COPA opponents contend that the law is unconstitutionally broad, that it makes online speakers uncertain and fearful, thus chilling protected speech. They say filtering and blocking software are much better tools because much of the sexually explicit material originates outside the United States, while COPA targets only commercial Web sites in the U.S.

Opponents say technology and the Web’s growth have made COPA obsolete. Social networking, instant messaging, new video sites and other innovations pose challenges much different from those the law was designed to address.

They also say the millions the government has spent defending the law could have been put to better use in vigorous enforcement of existing laws directly targeting child pornography and predation.
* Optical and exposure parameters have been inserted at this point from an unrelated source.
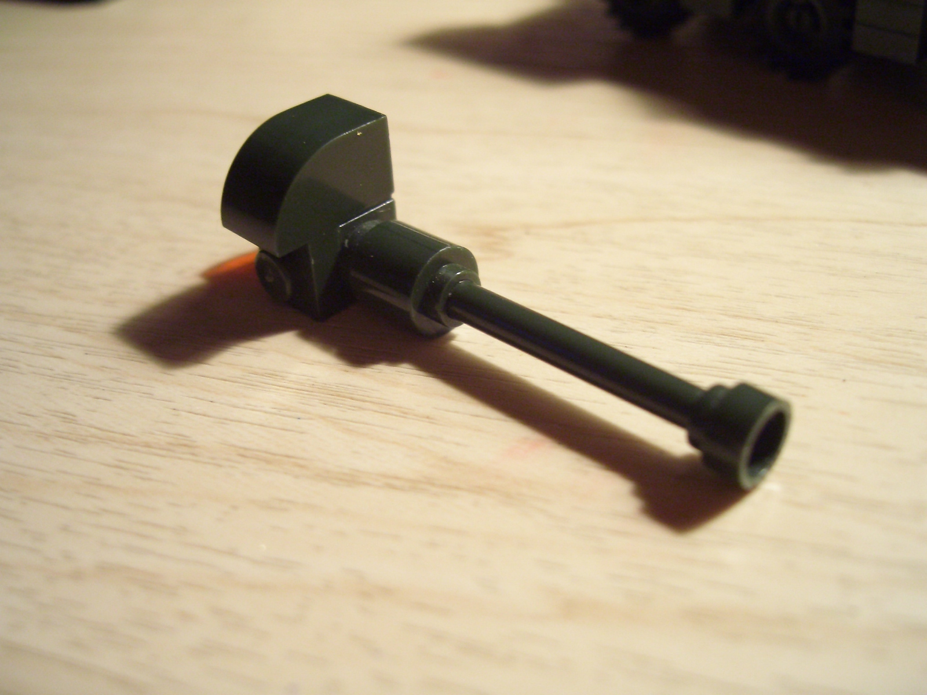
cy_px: 348
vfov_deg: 36.8
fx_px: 1044
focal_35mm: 39
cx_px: 464
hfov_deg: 47.9
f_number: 2.8
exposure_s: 1/40
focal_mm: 8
In preparing for the current trial, Justice Department lawyers demanded billions of Web addresses and sample queries from the private files of Google and two other search-engine companies to learn what people look for online and what they find. This demand created concerns about Internet users’ privacy. Google resisted it. The courts sided with the government but greatly reduced the amount of material that had to be produced.

The Justice Department commissioned a study of the search-engine material, which was presented in the COPA trial this month. The analysis showed 1 percent of all Web pages contain sexually explicit material and 6 percent of search queries returned a sexually explicit Web site. Lawyers for the other side immediately suggested that the online world is not quite as rife with harmful material as the government argues.
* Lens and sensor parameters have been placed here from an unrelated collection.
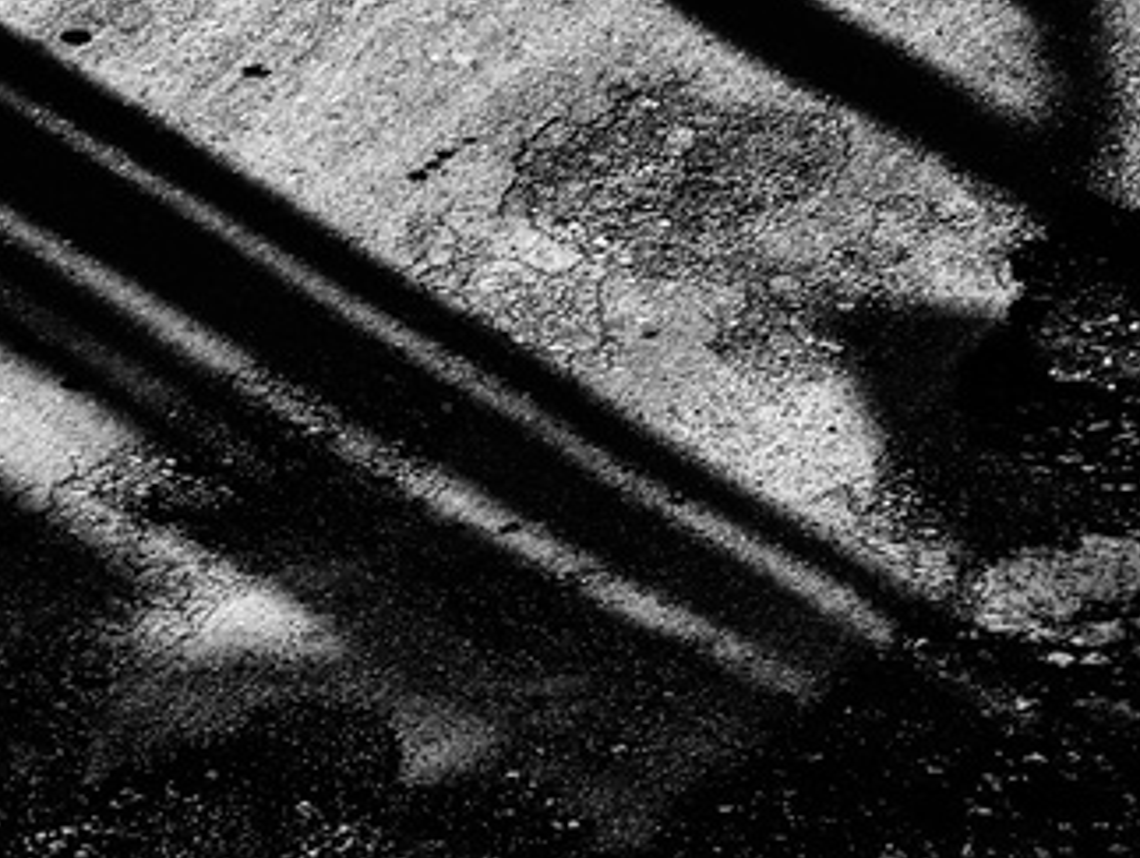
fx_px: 29376
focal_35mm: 891
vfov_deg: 1.7
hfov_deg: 2.2
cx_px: 1493
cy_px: 365
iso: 200
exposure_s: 1/250
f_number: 9.5
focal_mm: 200
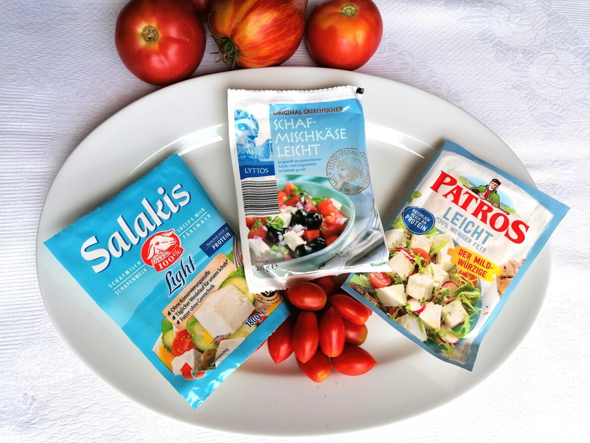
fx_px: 460
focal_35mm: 27
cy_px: 222
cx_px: 295
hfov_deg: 65.3
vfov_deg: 51.4
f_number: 1.8
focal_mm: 4.75
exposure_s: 1/369
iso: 50
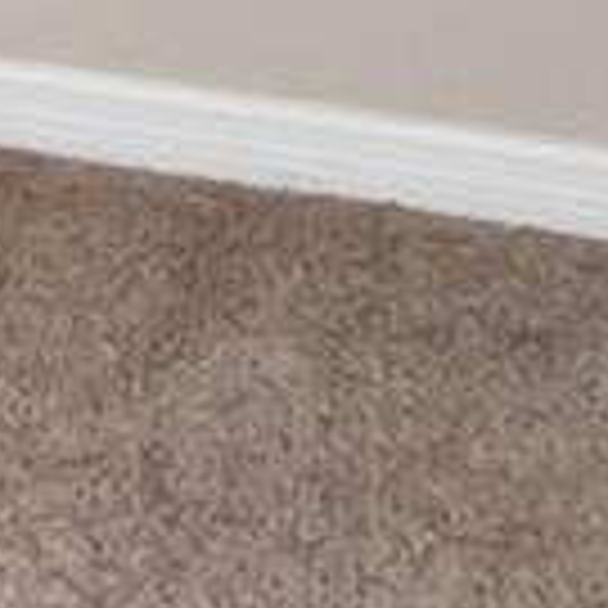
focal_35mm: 166
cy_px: -919
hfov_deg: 6.6
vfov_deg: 9.3
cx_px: -2234
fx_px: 3299
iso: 1000
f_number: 16
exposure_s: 1/100
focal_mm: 11
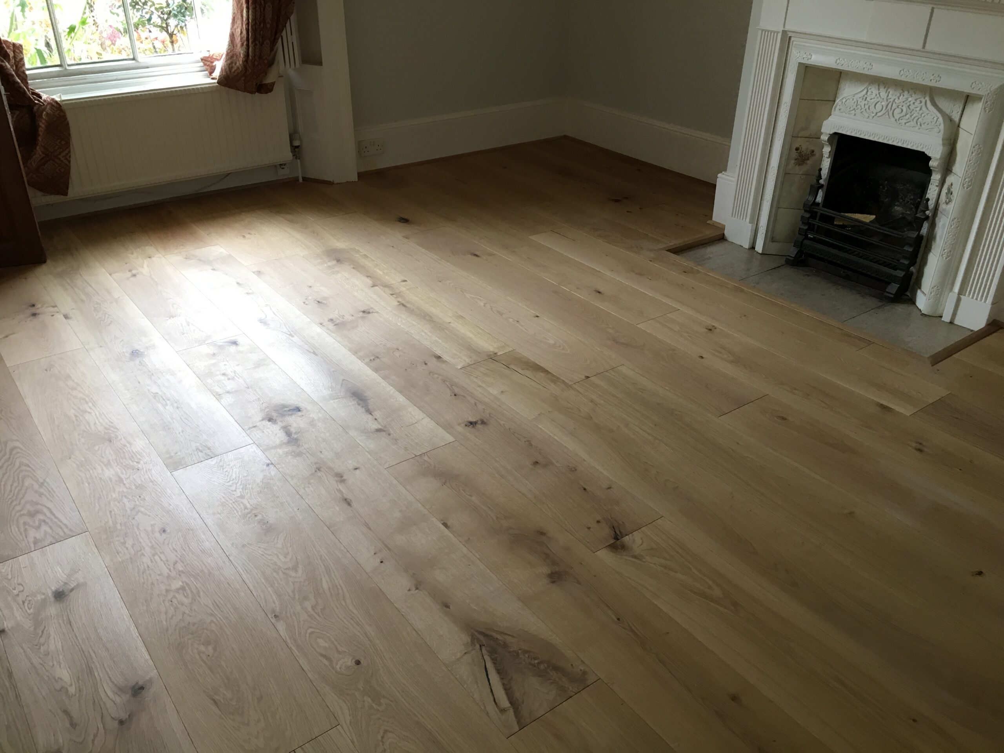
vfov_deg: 48.2
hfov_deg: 61.7
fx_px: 841
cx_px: 502
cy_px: 376
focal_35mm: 29
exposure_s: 1/33
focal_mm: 4.15
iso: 50
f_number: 2.2
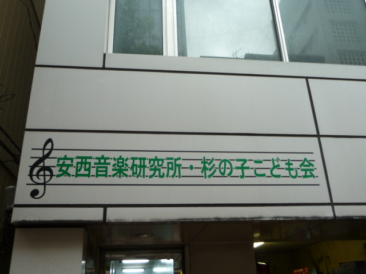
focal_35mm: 35
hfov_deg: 52.6
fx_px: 370
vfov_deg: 40.7
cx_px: 183
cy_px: 137
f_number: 3.5
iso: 160
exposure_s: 1/30
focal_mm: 5.7
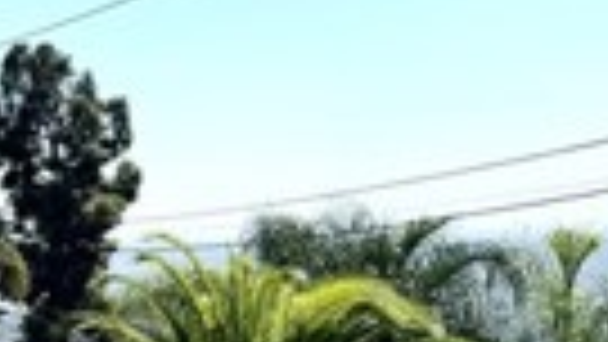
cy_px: 328
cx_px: -252
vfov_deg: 9.7
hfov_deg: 16.1
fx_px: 1999
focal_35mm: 124
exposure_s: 1/7353
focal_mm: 6.76
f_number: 1.78
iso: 80
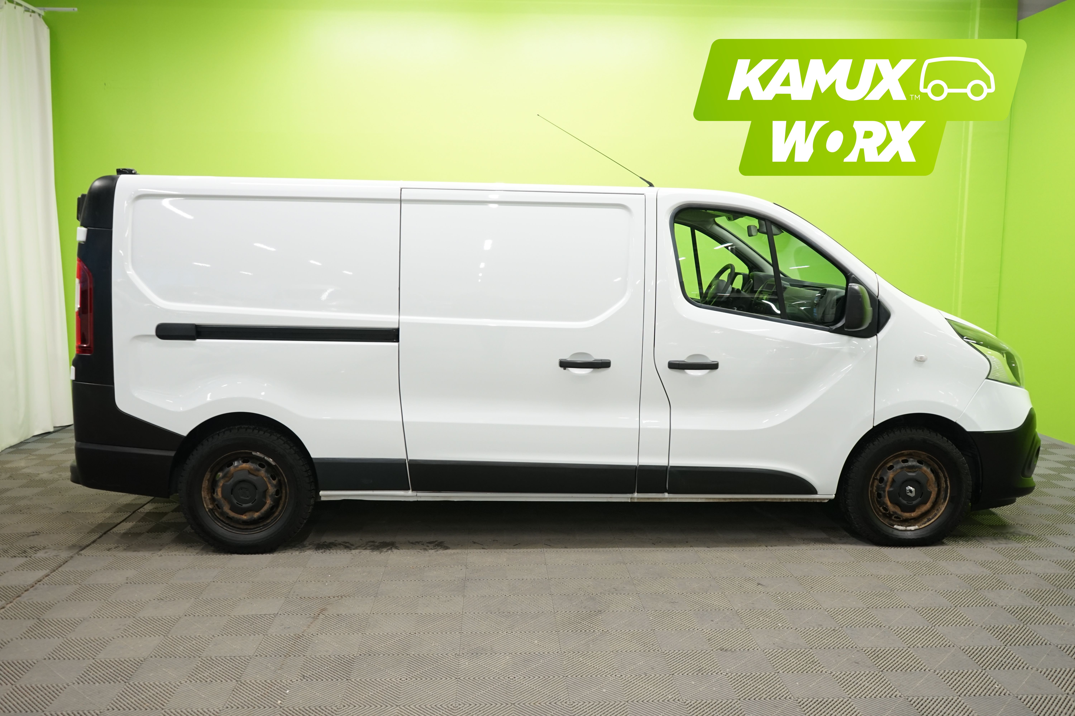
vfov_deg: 45.0
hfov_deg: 63.7
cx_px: 538
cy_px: 358
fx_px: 866
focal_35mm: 29
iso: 800
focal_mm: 29
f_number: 5.6
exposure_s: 1/30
As the trial ends this month, Senior U.S. District Judge Lowell Reed must grapple with some complicated issues: the definitions of “harmful to minors,” “commercial purposes” and “contemporary community standards,” whether a distinction should be made between what’s appropriate for a 6-year-old and a 16-year-old, and whether there is a narrower approach to the problem than COPA lays out.

In their five decisions thus far, the courts at all levels have shown great concern for the First Amendment implications of COPA.

A possible preview of the result this time is the June 2004 ruling by the Supreme Court upholding the injunction against COPA and finding a “substantial likelihood” that it ran afoul of the First Amendment.

For Judge Reed, getting to that decision will be neither sure nor simple. But what he has to say certainly will have great impact on all of us, even those largely unaware of what is transpiring in that Philadelphia courtroom.